**Working data**
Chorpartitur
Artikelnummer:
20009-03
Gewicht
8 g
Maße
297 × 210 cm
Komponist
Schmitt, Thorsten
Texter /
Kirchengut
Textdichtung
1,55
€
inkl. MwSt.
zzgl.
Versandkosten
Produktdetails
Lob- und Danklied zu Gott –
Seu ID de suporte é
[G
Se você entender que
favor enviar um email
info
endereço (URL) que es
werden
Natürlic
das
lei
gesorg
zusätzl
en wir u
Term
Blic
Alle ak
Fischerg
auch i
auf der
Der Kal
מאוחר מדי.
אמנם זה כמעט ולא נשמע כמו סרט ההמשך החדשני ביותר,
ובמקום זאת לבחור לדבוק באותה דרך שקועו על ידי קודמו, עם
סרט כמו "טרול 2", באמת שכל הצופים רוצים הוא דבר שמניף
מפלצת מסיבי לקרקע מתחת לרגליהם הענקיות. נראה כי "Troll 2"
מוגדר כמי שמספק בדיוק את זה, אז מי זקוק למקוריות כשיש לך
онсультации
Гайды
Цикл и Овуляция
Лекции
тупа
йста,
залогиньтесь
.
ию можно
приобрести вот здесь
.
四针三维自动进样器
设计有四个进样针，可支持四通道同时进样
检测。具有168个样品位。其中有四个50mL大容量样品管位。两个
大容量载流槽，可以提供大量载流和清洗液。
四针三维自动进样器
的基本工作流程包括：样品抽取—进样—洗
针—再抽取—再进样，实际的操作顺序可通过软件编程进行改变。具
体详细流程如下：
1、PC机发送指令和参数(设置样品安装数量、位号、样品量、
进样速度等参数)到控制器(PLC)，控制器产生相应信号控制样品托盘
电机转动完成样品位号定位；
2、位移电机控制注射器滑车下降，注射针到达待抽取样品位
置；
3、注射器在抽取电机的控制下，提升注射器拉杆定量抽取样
...
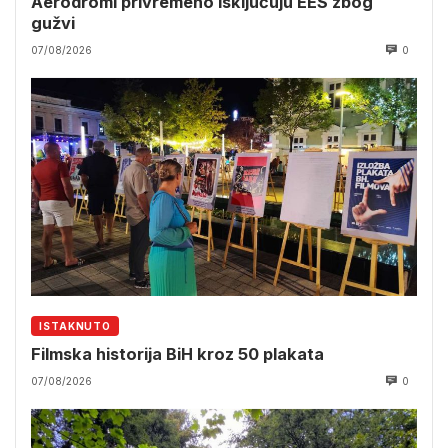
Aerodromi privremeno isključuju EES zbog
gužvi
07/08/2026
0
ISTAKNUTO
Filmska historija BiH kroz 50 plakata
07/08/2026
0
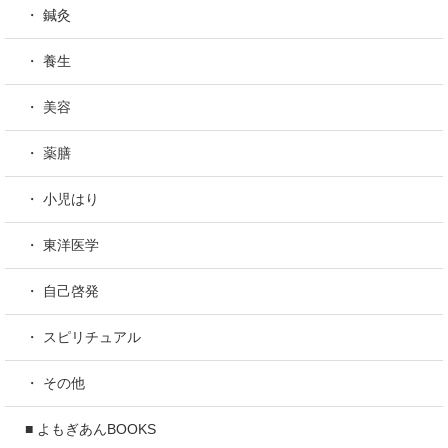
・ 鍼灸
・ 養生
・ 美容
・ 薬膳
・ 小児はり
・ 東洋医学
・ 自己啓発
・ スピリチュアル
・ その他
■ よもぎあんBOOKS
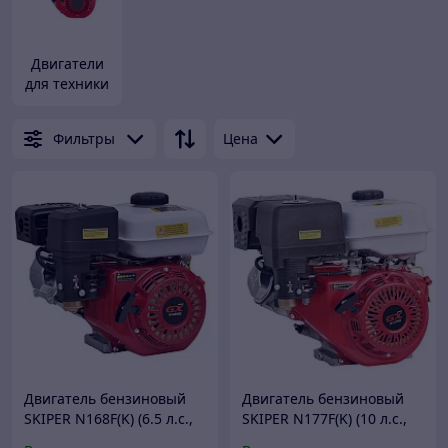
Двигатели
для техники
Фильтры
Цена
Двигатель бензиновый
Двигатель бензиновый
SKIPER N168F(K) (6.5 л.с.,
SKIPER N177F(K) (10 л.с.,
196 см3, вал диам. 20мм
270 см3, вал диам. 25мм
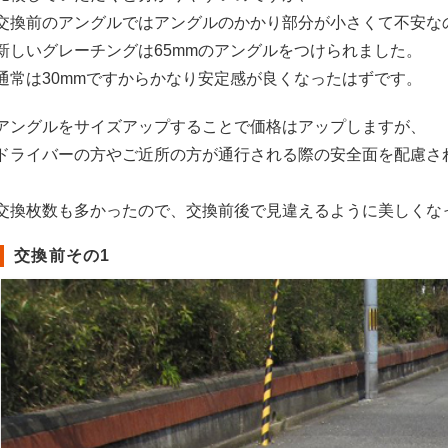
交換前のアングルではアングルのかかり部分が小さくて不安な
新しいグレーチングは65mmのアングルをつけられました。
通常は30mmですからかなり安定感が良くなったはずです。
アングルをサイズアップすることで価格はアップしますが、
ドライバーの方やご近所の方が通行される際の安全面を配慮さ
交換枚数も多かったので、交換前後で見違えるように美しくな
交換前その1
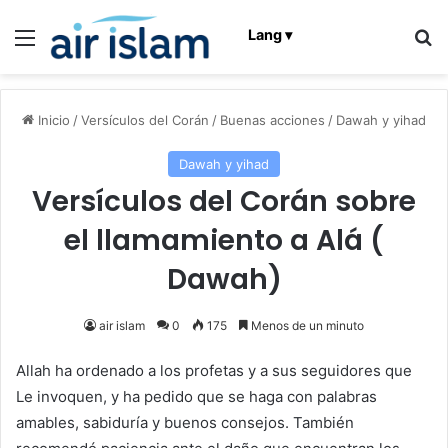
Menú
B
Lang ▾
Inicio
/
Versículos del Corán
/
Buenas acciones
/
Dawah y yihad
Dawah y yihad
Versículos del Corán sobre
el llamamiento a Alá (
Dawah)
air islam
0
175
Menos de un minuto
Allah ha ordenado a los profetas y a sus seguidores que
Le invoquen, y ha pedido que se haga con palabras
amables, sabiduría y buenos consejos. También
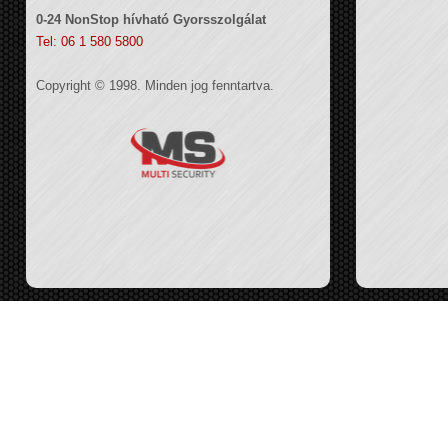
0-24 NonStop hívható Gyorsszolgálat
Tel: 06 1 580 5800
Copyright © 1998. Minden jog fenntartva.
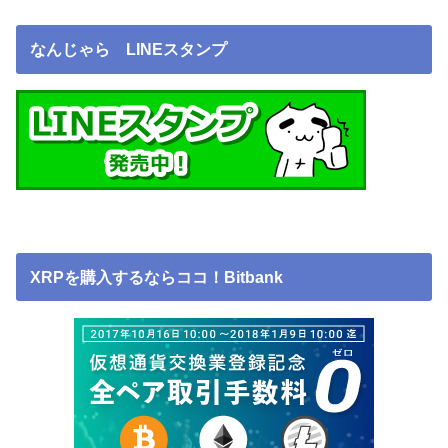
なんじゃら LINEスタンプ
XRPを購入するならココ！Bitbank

**Exercise**
Reproduce the lines of the material starting with the line that contains "Chorpartitur" and going on through the line that contains "Se você entender que", including both of those lines.

**Exercise result**
Chorpartitur
Artikelnummer:
20009-03
Gewicht
8 g
Maße
297 × 210 cm
Komponist
Schmitt, Thorsten
Texter /
Kirchengut
Textdichtung
1,55
€
inkl. MwSt.
zzgl.
Versandkosten
Produktdetails
Lob- und Danklied zu Gott –
Seu ID de suporte é
[G
Se você entender que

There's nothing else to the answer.